Unsized array declaration in a struct

This is C99 feature called flexible arrays, the main feature is to allow the use variable length array like features inside a struct and R.. in this answer to another question on flexible array members provides a list of benefits to using flexible arrays over pointers. The draft C99 standard in section 6.7.2.1 Structure and union specifiers paragraph 16 says:

As a special case, the last element of a structure with more than one named member may
have an incomplete array type; this is called a flexible array member. In most situations,
the flexible array member is ignored. In particular, the size of the structure is as if the
flexible array member were omitted except that it may have more trailing padding than
the omission would imply. […]

So if you had a s* you would allocate space for the array in addition to space required for the struct, usually you would have other members in the structure:

s *s1 = malloc( sizeof(struct s) + n*sizeof(int) ) ;

the draft standard actually has a instructive example in paragraph 17:

EXAMPLE After the declaration:

  struct s { int n; double d[]; };

the structure struct s has a flexible array member d.
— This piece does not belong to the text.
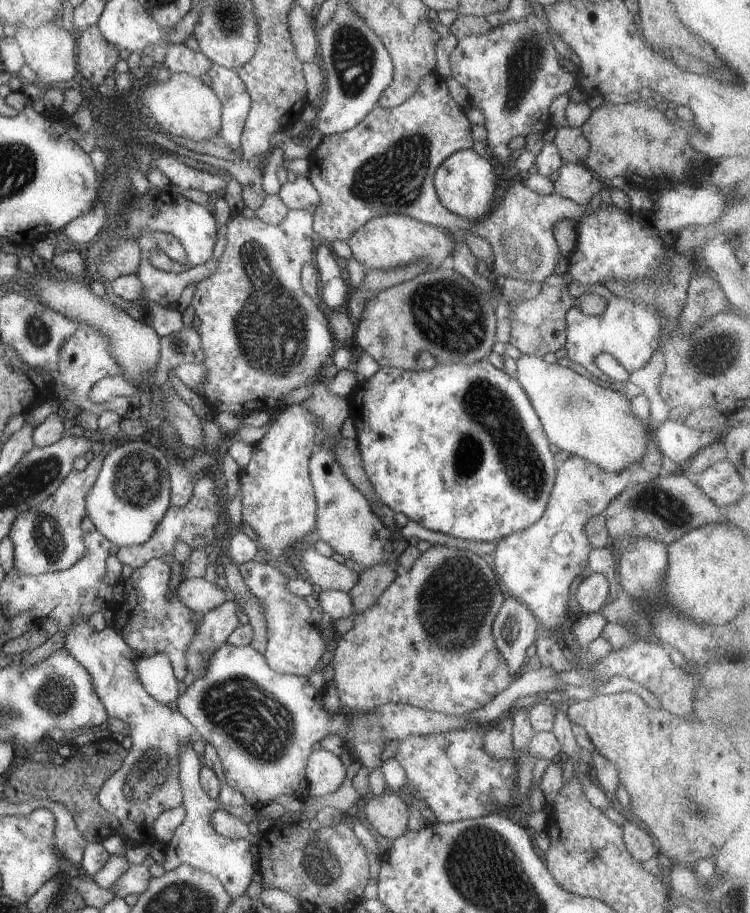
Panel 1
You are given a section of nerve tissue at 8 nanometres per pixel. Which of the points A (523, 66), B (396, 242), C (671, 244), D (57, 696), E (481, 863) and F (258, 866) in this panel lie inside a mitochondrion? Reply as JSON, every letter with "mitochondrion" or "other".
{"A":"mitochondrion","B":"other","C":"other","D":"mitochondrion","E":"mitochondrion","F":"other"}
A typical way to use this
is:

   int m = /* some value */;
   struct s *p = malloc(sizeof (struct s) + sizeof (double [m]));

and assuming that the call to malloc succeeds, the object pointed to by p
behaves, for most purposes, as if p had been declared as:

    struct { int n; double d[m]; } *p;

(there are circumstances in which this equivalence is broken; in particular, the
offsets of member d might not be the same).